◆ **DATA PROVIDED**
»»

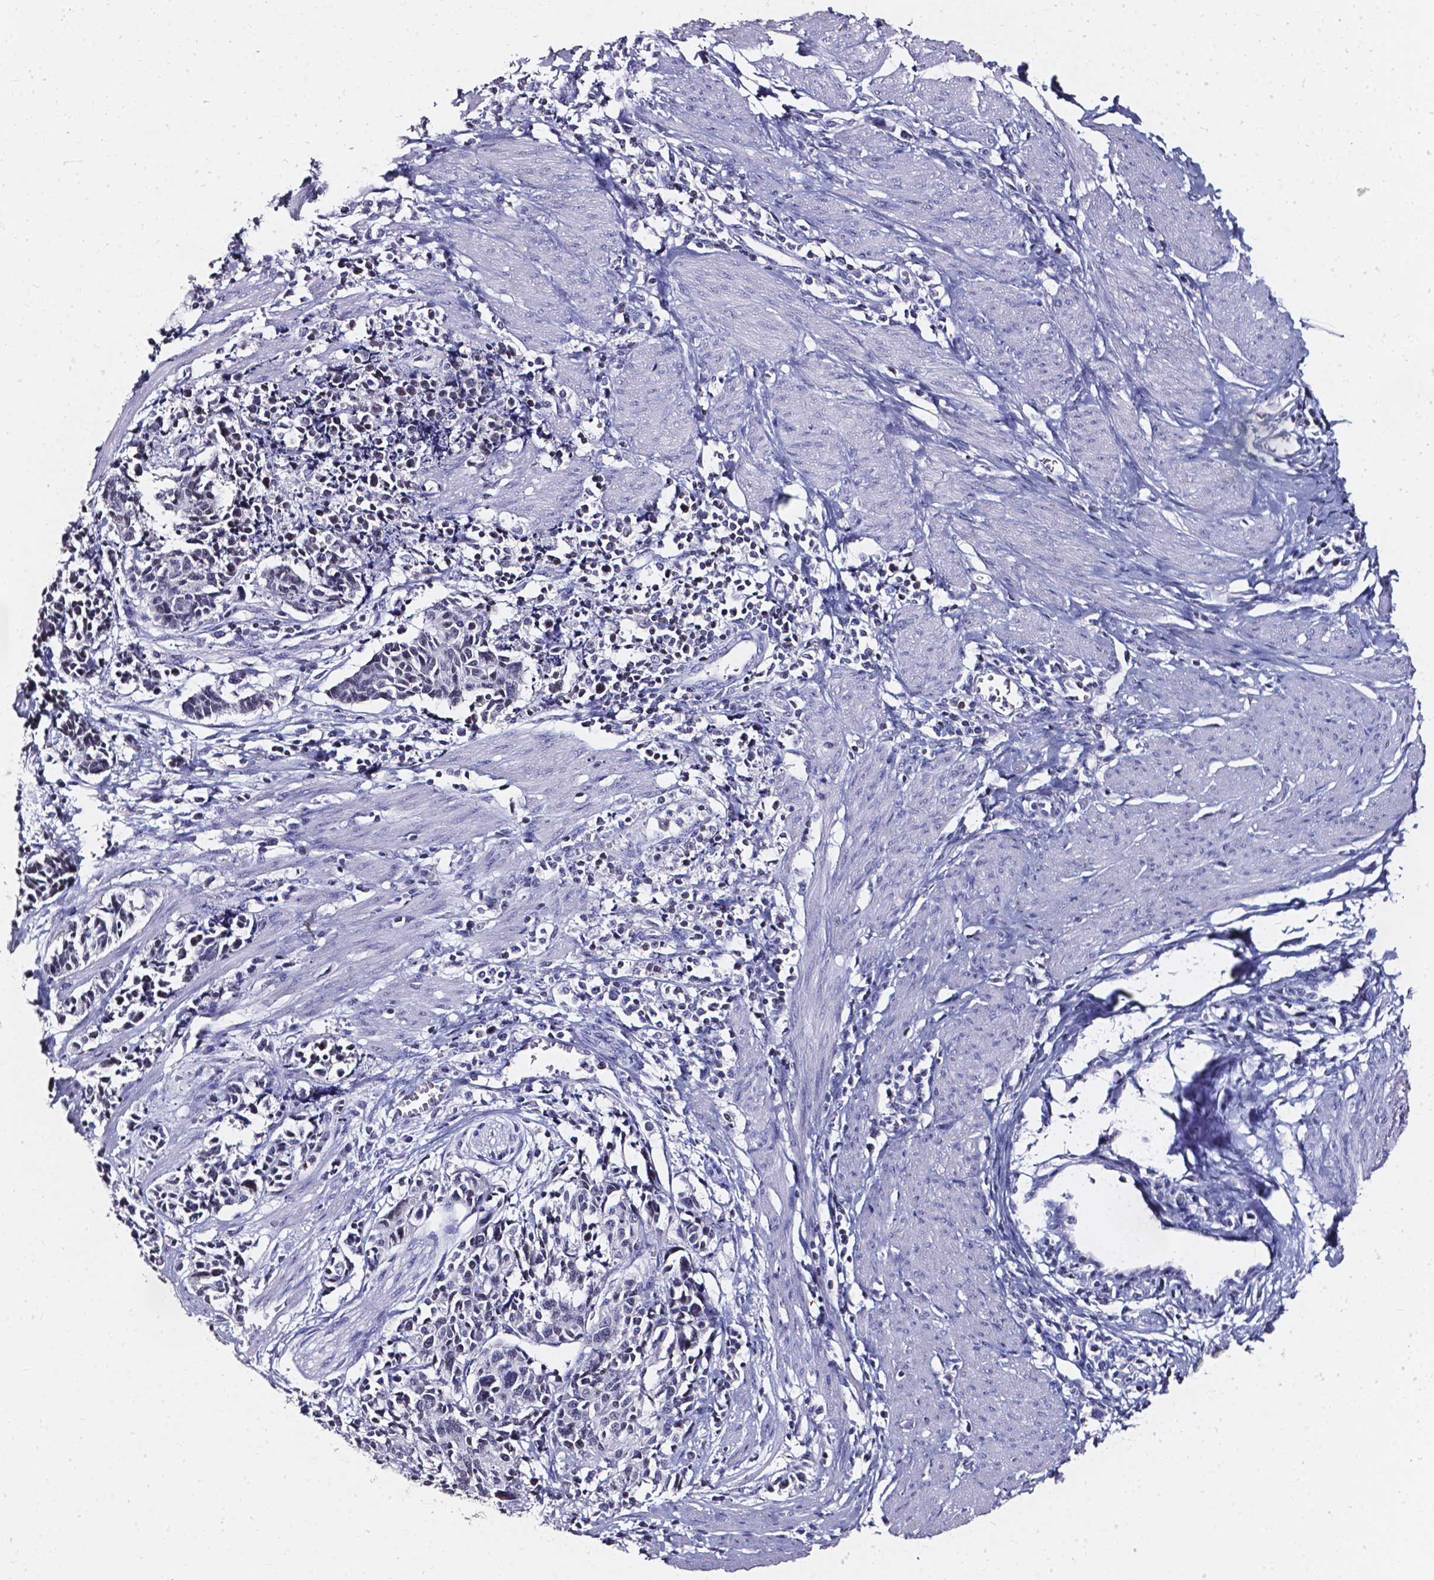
{"staining": {"intensity": "negative", "quantity": "none", "location": "none"}, "tissue": "cervical cancer", "cell_type": "Tumor cells", "image_type": "cancer", "snomed": [{"axis": "morphology", "description": "Squamous cell carcinoma, NOS"}, {"axis": "topography", "description": "Cervix"}], "caption": "This is a image of IHC staining of squamous cell carcinoma (cervical), which shows no positivity in tumor cells. Nuclei are stained in blue.", "gene": "AKR1B10", "patient": {"sex": "female", "age": 35}}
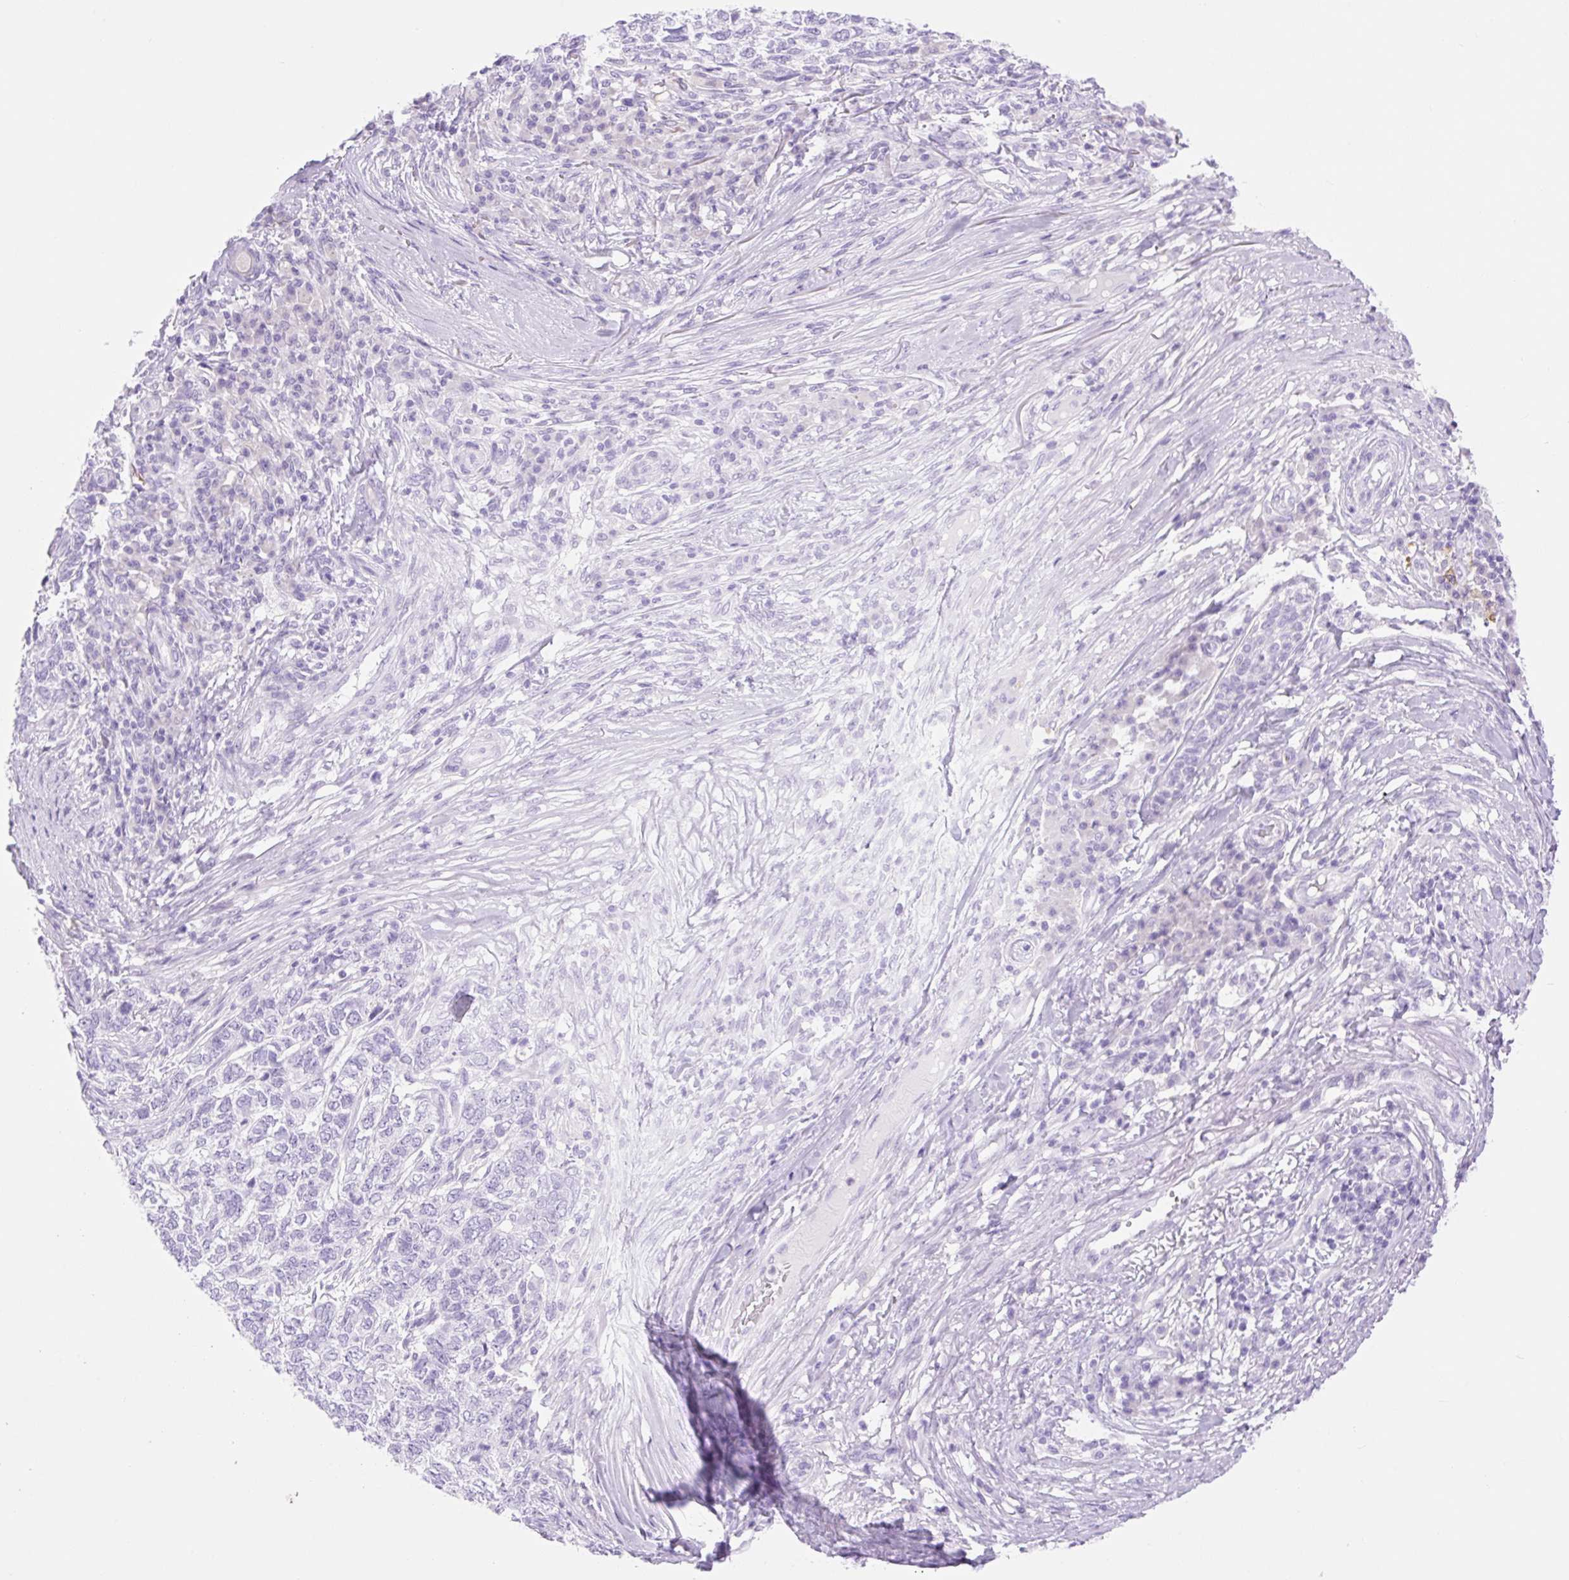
{"staining": {"intensity": "negative", "quantity": "none", "location": "none"}, "tissue": "skin cancer", "cell_type": "Tumor cells", "image_type": "cancer", "snomed": [{"axis": "morphology", "description": "Basal cell carcinoma"}, {"axis": "topography", "description": "Skin"}], "caption": "An IHC histopathology image of skin cancer is shown. There is no staining in tumor cells of skin cancer. (DAB (3,3'-diaminobenzidine) IHC, high magnification).", "gene": "SLC25A40", "patient": {"sex": "female", "age": 65}}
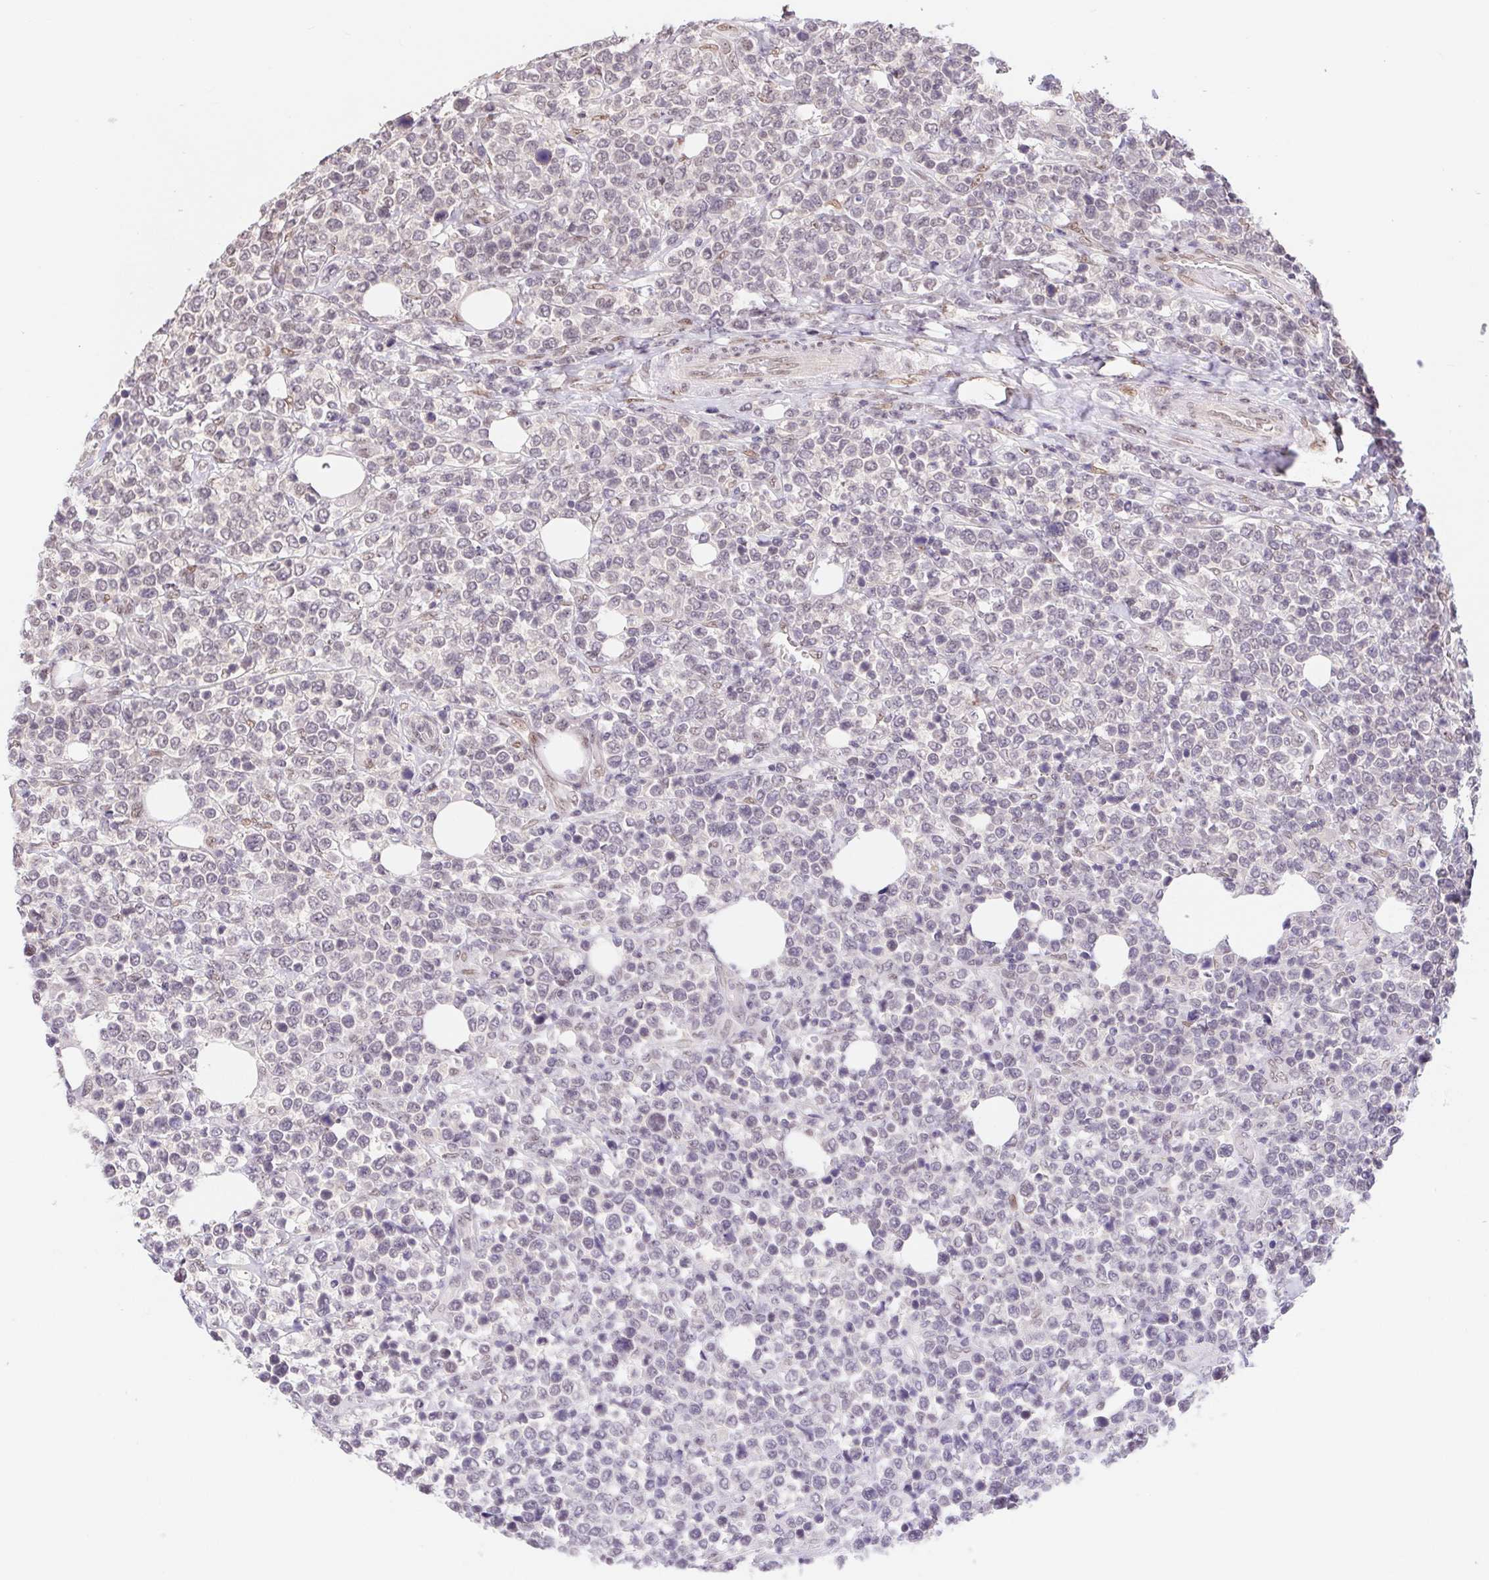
{"staining": {"intensity": "negative", "quantity": "none", "location": "none"}, "tissue": "lymphoma", "cell_type": "Tumor cells", "image_type": "cancer", "snomed": [{"axis": "morphology", "description": "Malignant lymphoma, non-Hodgkin's type, High grade"}, {"axis": "topography", "description": "Soft tissue"}], "caption": "DAB immunohistochemical staining of human lymphoma demonstrates no significant expression in tumor cells. (Brightfield microscopy of DAB (3,3'-diaminobenzidine) immunohistochemistry (IHC) at high magnification).", "gene": "CAND1", "patient": {"sex": "female", "age": 56}}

««

◆ **WHAT THE EXERCISE ASKS**
Any picture found in the data is to be skipped while the rest is copied exactly.

◆ **EXPECTED ANSWER**
{"staining": {"intensity": "negative", "quantity": "none", "location": "none"}, "tissue": "cervical cancer", "cell_type": "Tumor cells", "image_type": "cancer", "snomed": [{"axis": "morphology", "description": "Squamous cell carcinoma, NOS"}, {"axis": "topography", "description": "Cervix"}], "caption": "This is a image of IHC staining of squamous cell carcinoma (cervical), which shows no positivity in tumor cells. Nuclei are stained in blue.", "gene": "AKR1B10", "patient": {"sex": "female", "age": 35}}
{"staining": {"intensity": "negative", "quantity": "none", "location": "none"}, "tissue": "skin cancer", "cell_type": "Tumor cells", "image_type": "cancer", "snomed": [{"axis": "morphology", "description": "Basal cell carcinoma"}, {"axis": "topography", "description": "Skin"}], "caption": "An IHC histopathology image of skin cancer is shown. There is no staining in tumor cells of skin cancer. (DAB (3,3'-diaminobenzidine) IHC, high magnification).", "gene": "SLC25A40", "patient": {"sex": "female", "age": 65}}
{"staining": {"intensity": "negative", "quantity": "none", "location": "none"}, "tissue": "lymphoma", "cell_type": "Tumor cells", "image_type": "cancer", "snomed": [{"axis": "morphology", "description": "Malignant lymphoma, non-Hodgkin's type, High grade"}, {"axis": "topography", "description": "Soft tissue"}], "caption": "DAB immunohistochemical staining of human lymphoma demonstrates no significant expression in tumor cells. (Brightfield microscopy of DAB (3,3'-diaminobenzidine) immunohistochemistry (IHC) at high magnification).", "gene": "CAND1", "patient": {"sex": "female", "age": 56}}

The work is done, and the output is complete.